O drama de um peregrino

Mover-se no interior exige muito mais persistência do que exigiria em qualquer centro urbano. A ausência de acessos limita a oferta do transporte público e maltrata o homem na hora de ganhar a vida. O querer precisa ser conjugado com muito mais vontade. Ir e vir quase sempre são um desafio. Trabalhar se movendo, então, exige muito mais. Alguns encaram. José Carlos da Silva, um jovem de 22 anos e sorriso largo, é um deles. Ventríloquo, ganha a vida andando pelas cidades do interior, apresentando-se nas feiras livres.

Peregrina. Muitas vezes, gasta mais para se mover, andando em veículos deteriorados pelas estradas degradadas de Pernambuco, do que arrecada com seu suor. São muitas as suas histórias. Por isso, escolhemos o jovem para simbolizar a peregrinação por transporte num Estado que ainda não tem ligações viárias que fortaleçam o serviço público.

É preciso vontade para o ir e vir. Querer trabalhar torna-se uma difícil missão nessas condições. No dia em que o JC o acompanhou, José Carlos precisou pegar quatro lotações. Gastou R$ 12,50 para chegar a Surubim. Caso decidisse ir um pouco mais longe, o custo chegaria a R$ 20. Um desestímulo para quem sabe que gastaria o mesmo valor na volta, sem ter certeza de quanto arrecadaria a mais nas apresentações como ventríloquo. Nas feiras, ele fatura R$ 20 ou R$ 30, com muita sorte e boa vontade do público. Mas já houve dias de conseguir R$ 10, até R$ 5, diz. É uma renda incerta.

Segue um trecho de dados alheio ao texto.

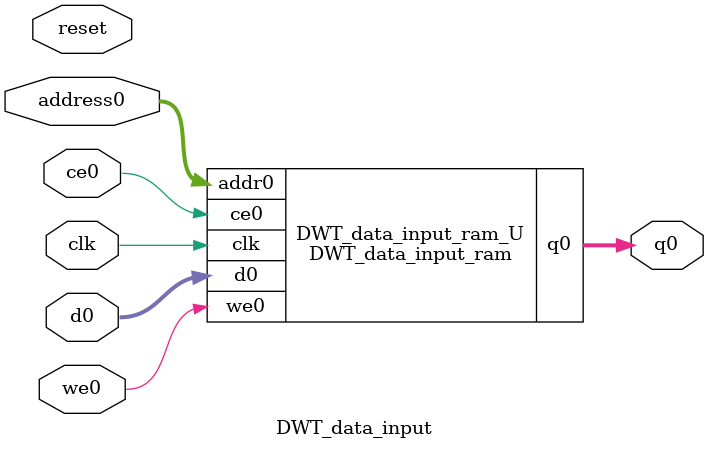
<source format=v>
`timescale 1 ns / 1 ps
module DWT_data_input_ram (addr0, ce0, d0, we0, q0,  clk);

parameter DWIDTH = 32;
parameter AWIDTH = 11;
parameter MEM_SIZE = 2048;

input[AWIDTH-1:0] addr0;
input ce0;
input[DWIDTH-1:0] d0;
input we0;
output reg[DWIDTH-1:0] q0;
input clk;

(* ram_style = "block" *)reg [DWIDTH-1:0] ram[0:MEM_SIZE-1];




always @(posedge clk)  
begin 
    if (ce0) 
    begin
        if (we0) 
        begin 
            ram[addr0] <= d0; 
        end 
        q0 <= ram[addr0];
    end
end


endmodule

`timescale 1 ns / 1 ps
module DWT_data_input(
    reset,
    clk,
    address0,
    ce0,
    we0,
    d0,
    q0);

parameter DataWidth = 32'd32;
parameter AddressRange = 32'd2048;
parameter AddressWidth = 32'd11;
input reset;
input clk;
input[AddressWidth - 1:0] address0;
input ce0;
input we0;
input[DataWidth - 1:0] d0;
output[DataWidth - 1:0] q0;



DWT_data_input_ram DWT_data_input_ram_U(
    .clk( clk ),
    .addr0( address0 ),
    .ce0( ce0 ),
    .we0( we0 ),
    .d0( d0 ),
    .q0( q0 ));

endmodule


</source>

“É difícil. Tem que precisar muito para sair de casa. O trabalhador já chega cansado para trabalhar. Dá vontade de desistir. Mas na cidade também não temos trabalho e é o que eu gosto de fazer. Ser um artista. Eu e o Neguinho. A pista não deixa a gente descansar. Se fosse boa, tudo ficaria mais fácil”, José Carlos.

“Mas vamos em frente. A vida continua. A luta do dia a dia é essa. Não temos opção. Fazer o quê?”, José Carlos.